Janet Yellen, qui a repris en janvier dernier la présidence du Conseil de la Réserve fédérale américaine (Fed), est habituellement perçue par les milieux financiers comme favorable à la poursuite d’une politique monétaire ultra-accommodante. Pour son premier rendez-vous face à la presse, à l’issue d’un comité de la Fed la semaine dernière, elle a quelque peu surpris les marchés en annonçant que la Banque Centrale pourrait relever ses taux directeurs plus tôt que les marchés ne l’avaient anticipé.

Le processus de «normalisation» des taux d’intérêt semble être enclenché de l’autre côté de l’Atlantique. S’étant employée depuis fin 2008 à faire baisser les taux d’intérêt réels à long terme en territoire négatif (inférieurs à l’inflation), la Fed confirme que la reprise américaine semble à présent bien ancrée; aussi, l’abandon progressif des politiques d’intervention et les perspectives de hausses des taux directeurs devrait voir les taux obligataires à 10 ans poursuivre leur remontée vers 3,5%, contre 2,75% aujourd’hui. Le ralentissement passager de l’activité du début d’année, dû en grande partie à des conditions météorologiques très défavorables, devrait laisser place à un rebond dès le deuxième trimestre, incitant la Fed à agir.

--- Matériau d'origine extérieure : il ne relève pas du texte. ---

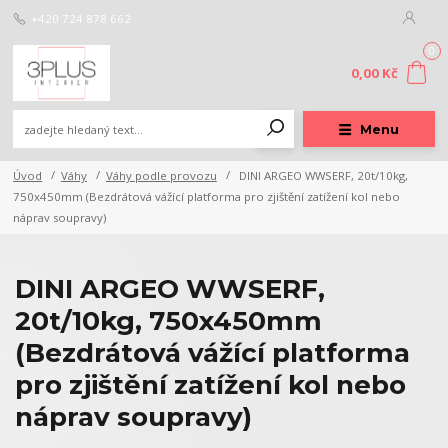
+420 724 878 662
0
0,00 Kč
Menu
Úvod
Váhy
Váhy podle provozu
DINI ARGEO WWSERF, 20t/10kg,
750x450mm (Bezdrátová vážící platforma pro zjištění zatížení kol nebo
náprav soupravy)
DINI ARGEO WWSERF,
20t/10kg, 750x450mm
(Bezdrátová vážící platforma
pro zjištění zatížení kol nebo
náprav soupravy)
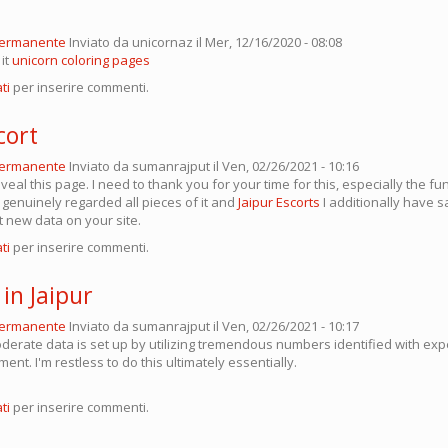
permanente
Inviato da
unicornaz
il Mer, 12/16/2020 - 08:08
it
unicorn coloring pages
ti
per inserire commenti.
cort
permanente
Inviato da
sumanrajput
il Ven, 02/26/2021 - 10:16
 reveal this page. I need to thank you for your time for this, especially the 
ly genuinely regarded all pieces of it and
Jaipur Escorts
I additionally have 
t new data on your site.
ti
per inserire commenti.
 in Jaipur
permanente
Inviato da
sumanrajput
il Ven, 02/26/2021 - 10:17
derate data is set up by utilizing tremendous numbers identified with exp
t. I'm restless to do this ultimately essentially.
ti
per inserire commenti.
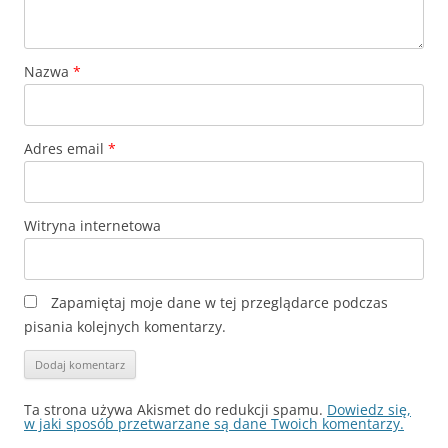
Nazwa
*
Adres email
*
Witryna internetowa
Zapamiętaj moje dane w tej przeglądarce podczas
pisania kolejnych komentarzy.
Ta strona używa Akismet do redukcji spamu.
Dowiedz się,
w jaki sposób przetwarzane są dane Twoich komentarzy.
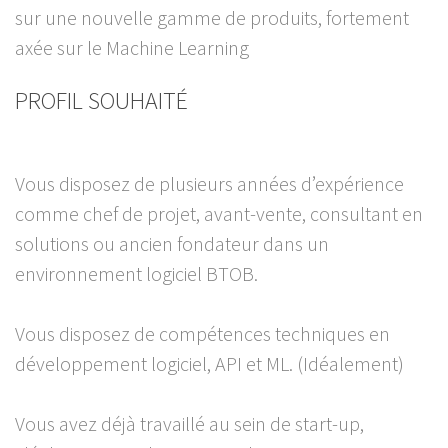
sur une nouvelle gamme de produits, fortement
axée sur le Machine Learning
PROFIL SOUHAITÉ
Vous disposez de plusieurs années d’expérience
comme chef de projet, avant-vente, consultant en
solutions ou ancien fondateur dans un
environnement logiciel BTOB.
Vous disposez de compétences techniques en
développement logiciel, API et ML. (Idéalement)
Vous avez déjà travaillé au sein de start-up,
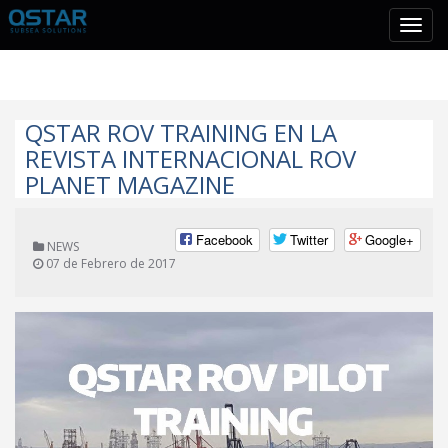
Tog
navi
QSTAR ROV TRAINING EN LA
REVISTA INTERNACIONAL ROV
PLANET MAGAZINE
Facebook
Twitter
Google+
NEWS
07 de Febrero de 2017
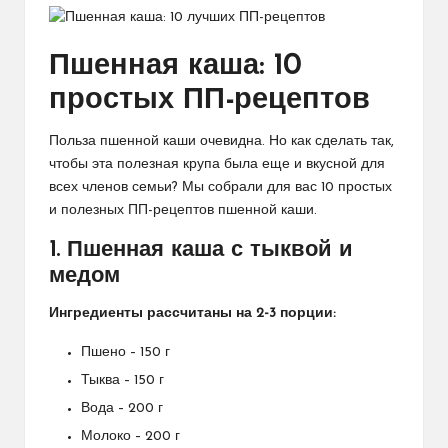
Пшенная каша: 10
простых ПП-рецептов
Польза пшенной каши очевидна. Но как сделать так,
чтобы эта полезная крупа была еще и вкусной для
всех членов семьи? Мы собрали для вас 10 простых
и полезных ПП-рецептов пшенной каши.
1. Пшенная каша с тыквой и
медом
Ингредиенты рассчитаны на 2-3 порции:
Пшено – 150 г
Тыква – 150 г
Вода – 200 г
Молоко – 200 г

Éviter les obligations investment grade

Dans un tel cas de figure, quels investissements faut-il privilégier? Après leur bonne performance depuis le début de l’année, les obligations investment grade (rating supérieur à BBB) des pays «core» (Allemagne, USA, UK…) sont à éviter: une remontée de taux d’à peine 0,3% sur une obligation d’une durée moyenne de six ans viendrait annuler leur rendement attendu sur les 12 prochains mois.

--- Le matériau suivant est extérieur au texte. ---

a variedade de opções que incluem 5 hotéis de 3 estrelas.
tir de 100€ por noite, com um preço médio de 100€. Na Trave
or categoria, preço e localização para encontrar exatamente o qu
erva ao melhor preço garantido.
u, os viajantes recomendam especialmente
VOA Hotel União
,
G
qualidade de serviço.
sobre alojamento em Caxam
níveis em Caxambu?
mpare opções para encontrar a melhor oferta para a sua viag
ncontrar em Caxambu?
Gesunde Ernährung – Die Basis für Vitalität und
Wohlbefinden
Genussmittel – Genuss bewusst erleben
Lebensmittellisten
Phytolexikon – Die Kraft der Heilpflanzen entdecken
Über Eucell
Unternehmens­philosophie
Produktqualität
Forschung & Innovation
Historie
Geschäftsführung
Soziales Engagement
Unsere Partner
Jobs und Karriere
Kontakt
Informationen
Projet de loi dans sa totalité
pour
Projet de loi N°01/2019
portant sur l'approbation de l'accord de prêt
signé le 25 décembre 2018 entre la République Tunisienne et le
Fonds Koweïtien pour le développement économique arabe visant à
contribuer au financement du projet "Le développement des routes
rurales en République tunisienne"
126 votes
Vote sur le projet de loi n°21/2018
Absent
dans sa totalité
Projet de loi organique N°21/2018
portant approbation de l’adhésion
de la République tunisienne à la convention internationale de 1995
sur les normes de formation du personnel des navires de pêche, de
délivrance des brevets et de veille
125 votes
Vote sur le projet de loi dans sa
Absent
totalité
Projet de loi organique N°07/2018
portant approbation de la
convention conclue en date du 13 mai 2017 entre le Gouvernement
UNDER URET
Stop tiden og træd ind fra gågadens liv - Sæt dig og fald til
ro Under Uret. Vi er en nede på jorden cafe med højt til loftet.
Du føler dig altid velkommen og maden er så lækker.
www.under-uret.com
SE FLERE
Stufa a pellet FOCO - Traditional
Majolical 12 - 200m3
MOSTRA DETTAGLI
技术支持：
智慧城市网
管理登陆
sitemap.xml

Les obligations high yield (rating BB ou B) de courte durée (trois à cinq ans) demeurent une alternative crédible aux taux actuellement offerts sur les placements monétaires; elles continuent d’offrir des rendements moyens de l’ordre de 4% par an, alors que les taux de défauts constatés sur ce type d’émetteurs restent très bas et que les durées courtes sont moins sensibles à la hausse des taux. Dans cette même catégorie de débiteurs, les «senior loans» - ou crédit garantis par des actifs - (immobiliers, industriels…) offrent des rendements similaires au marché du high yield, alors qu’ils sont prioritaires par rapport aux obligations, en cas de faillite de l’émetteur. Disponibles au travers de fonds d’investissement de plus en plus nombreux et liquides, ces crédits sont structurés sur base de taux variables, qui verraient leurs rendements s’apprécier en cas de hausse des taux courts.

Quant aux marchés actions, dans un environnement où les résultats des sociétés peinent à être au rendez-vous des attentes des analystes depuis le début de l’année, les perspectives de hausse des taux semblent limiter leur potentiel de performance. En conséquence, certains produits structurés sur des actions et les principaux indices boursiers, notamment européens, permettant d’obtenir un coupon relativement élevé (de 7 à 12%) aussi longtemps que les sous-jacents ne baissent pas plus de 30 à 40% par rapport à leur niveau actuel, semblent être une alternative très crédible aux investissements obligataires.